(Problem description) Locate every line of the data that contains the word "into" and copy each one in full. Case counts.

(Data shown)
"""
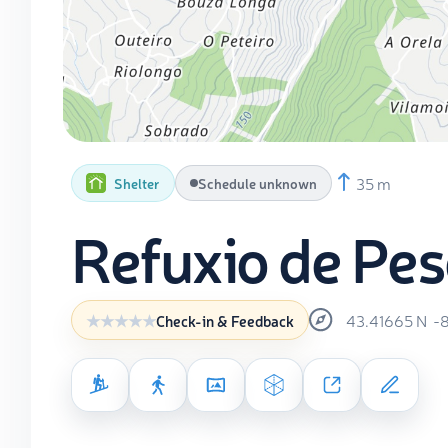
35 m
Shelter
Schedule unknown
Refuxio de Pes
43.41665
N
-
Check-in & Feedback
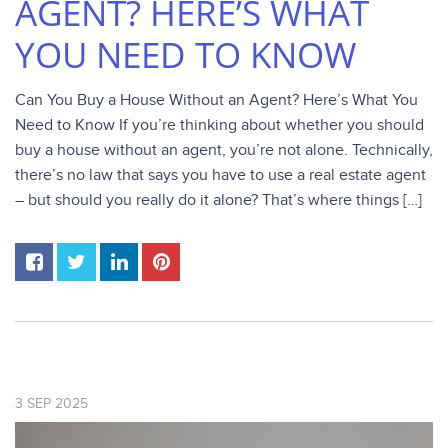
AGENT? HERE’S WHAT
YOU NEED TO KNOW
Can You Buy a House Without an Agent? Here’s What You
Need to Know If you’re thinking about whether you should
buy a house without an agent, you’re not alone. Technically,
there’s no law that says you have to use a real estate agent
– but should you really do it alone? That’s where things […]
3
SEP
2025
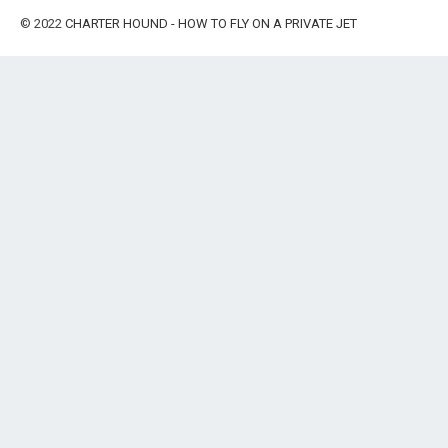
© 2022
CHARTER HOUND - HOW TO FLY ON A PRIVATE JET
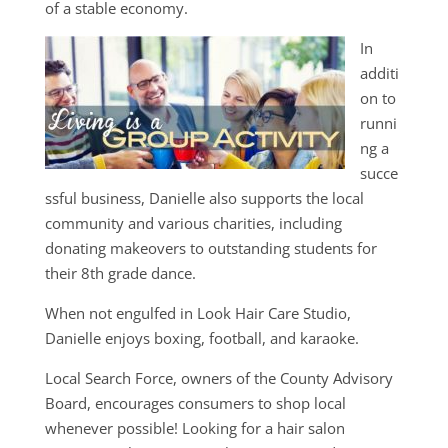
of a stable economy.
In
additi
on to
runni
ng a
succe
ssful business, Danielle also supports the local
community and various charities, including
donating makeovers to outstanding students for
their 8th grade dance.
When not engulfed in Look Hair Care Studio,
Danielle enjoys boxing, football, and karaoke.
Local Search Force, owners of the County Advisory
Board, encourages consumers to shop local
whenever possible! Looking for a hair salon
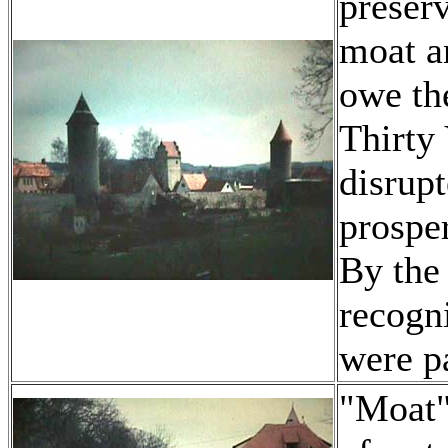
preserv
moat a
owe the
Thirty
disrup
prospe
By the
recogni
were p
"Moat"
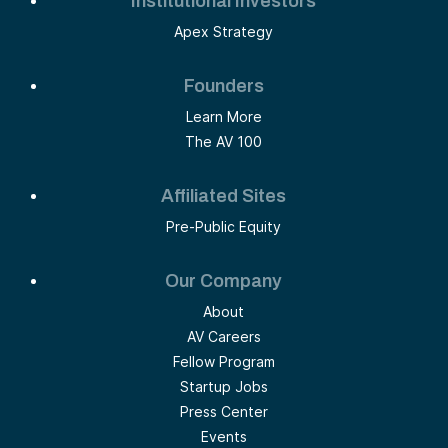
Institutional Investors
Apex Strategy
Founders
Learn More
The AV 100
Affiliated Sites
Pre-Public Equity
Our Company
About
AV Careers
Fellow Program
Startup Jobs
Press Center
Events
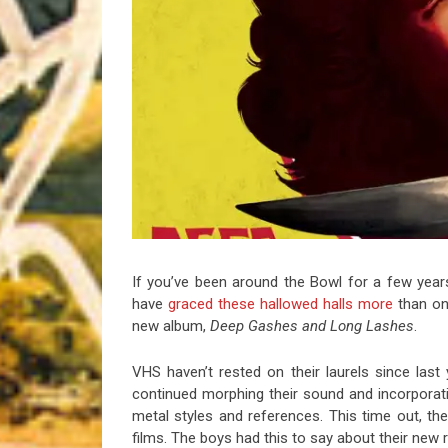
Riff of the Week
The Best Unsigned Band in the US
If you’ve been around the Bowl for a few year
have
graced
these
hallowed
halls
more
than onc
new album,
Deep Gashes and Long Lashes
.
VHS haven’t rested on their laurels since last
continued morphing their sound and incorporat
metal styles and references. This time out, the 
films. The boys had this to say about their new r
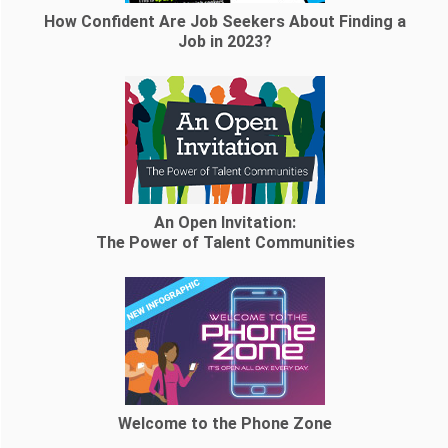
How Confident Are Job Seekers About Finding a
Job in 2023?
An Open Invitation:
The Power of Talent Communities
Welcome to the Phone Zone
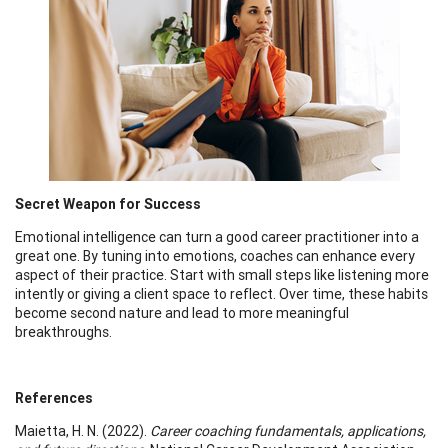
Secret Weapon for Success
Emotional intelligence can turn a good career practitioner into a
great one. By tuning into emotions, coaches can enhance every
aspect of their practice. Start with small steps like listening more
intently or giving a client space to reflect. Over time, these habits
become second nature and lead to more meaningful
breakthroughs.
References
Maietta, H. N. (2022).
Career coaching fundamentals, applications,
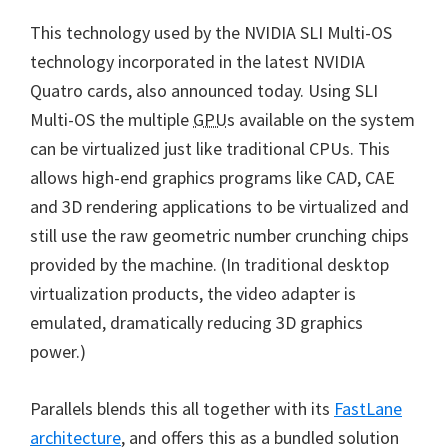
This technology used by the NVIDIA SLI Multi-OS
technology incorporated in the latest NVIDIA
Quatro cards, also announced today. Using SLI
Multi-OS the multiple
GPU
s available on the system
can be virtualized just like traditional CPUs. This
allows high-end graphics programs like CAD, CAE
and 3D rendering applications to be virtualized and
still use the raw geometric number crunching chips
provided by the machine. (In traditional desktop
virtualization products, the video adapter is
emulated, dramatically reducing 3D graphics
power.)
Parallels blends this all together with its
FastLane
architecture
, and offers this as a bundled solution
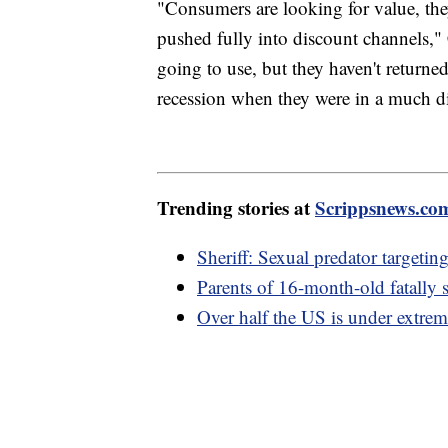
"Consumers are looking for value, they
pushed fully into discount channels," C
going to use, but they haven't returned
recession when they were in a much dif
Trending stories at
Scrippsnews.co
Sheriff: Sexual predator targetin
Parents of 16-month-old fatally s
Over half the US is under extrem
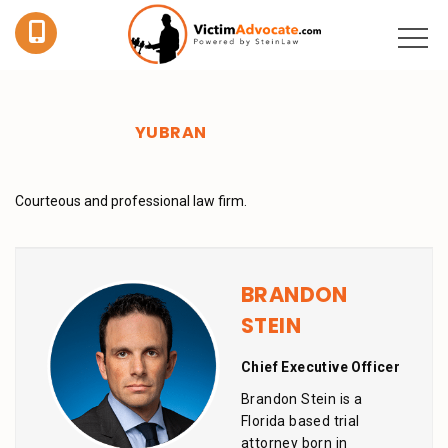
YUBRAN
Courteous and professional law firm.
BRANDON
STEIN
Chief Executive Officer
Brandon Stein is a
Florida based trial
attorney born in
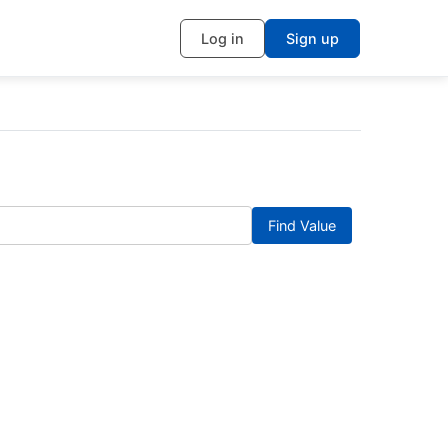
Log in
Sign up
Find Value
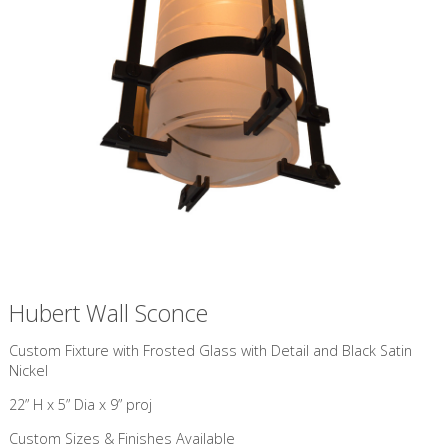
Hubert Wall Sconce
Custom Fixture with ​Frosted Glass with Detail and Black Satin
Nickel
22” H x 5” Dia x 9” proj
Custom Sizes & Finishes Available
"""
(Response for this exercise)
Emotional intelligence can turn a good career practitioner into a
great one. By tuning into emotions, coaches can enhance every
pushed fully into discount channels," C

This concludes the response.